-- Input data follows --
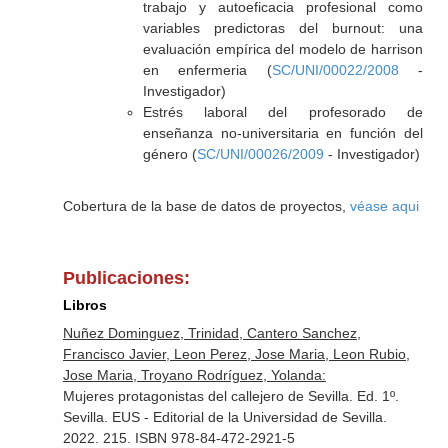
trabajo y autoeficacia profesional como
variables predictoras del burnout: una
evaluación empírica del modelo de harrison
en enfermeria (
SC/UNI/00022/2008
-
Investigador)
Estrés laboral del profesorado de
enseñanza no-universitaria en función del
género (
SC/UNI/00026/2009
- Investigador)
Cobertura de la base de datos de proyectos,
véase aqui
Publicaciones:
Libros
Nuñez Dominguez, Trinidad, Cantero Sanchez,
Francisco Javier, Leon Perez, Jose Maria, Leon Rubio,
Jose Maria, Troyano Rodríguez, Yolanda:
Mujeres protagonistas del callejero de Sevilla. Ed. 1º.
Sevilla. EUS - Editorial de la Universidad de Sevilla.
2022. 215. ISBN 978-84-472-2921-5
-- Input data concluded --
__About this exercise__.
Exactly repeat the material from its first line through the line with "Sevilla. EUS - Editorial", including both, and leave the pictures and everything else out.

__Solution to this problem__.
trabajo y autoeficacia profesional como
variables predictoras del burnout: una
evaluación empírica del modelo de harrison
en enfermeria (
SC/UNI/00022/2008
-
Investigador)
Estrés laboral del profesorado de
enseñanza no-universitaria en función del
género (
SC/UNI/00026/2009
- Investigador)
Cobertura de la base de datos de proyectos,
véase aqui
Publicaciones:
Libros
Nuñez Dominguez, Trinidad, Cantero Sanchez,
Francisco Javier, Leon Perez, Jose Maria, Leon Rubio,
Jose Maria, Troyano Rodríguez, Yolanda:
Mujeres protagonistas del callejero de Sevilla. Ed. 1º.
Sevilla. EUS - Editorial de la Universidad de Sevilla.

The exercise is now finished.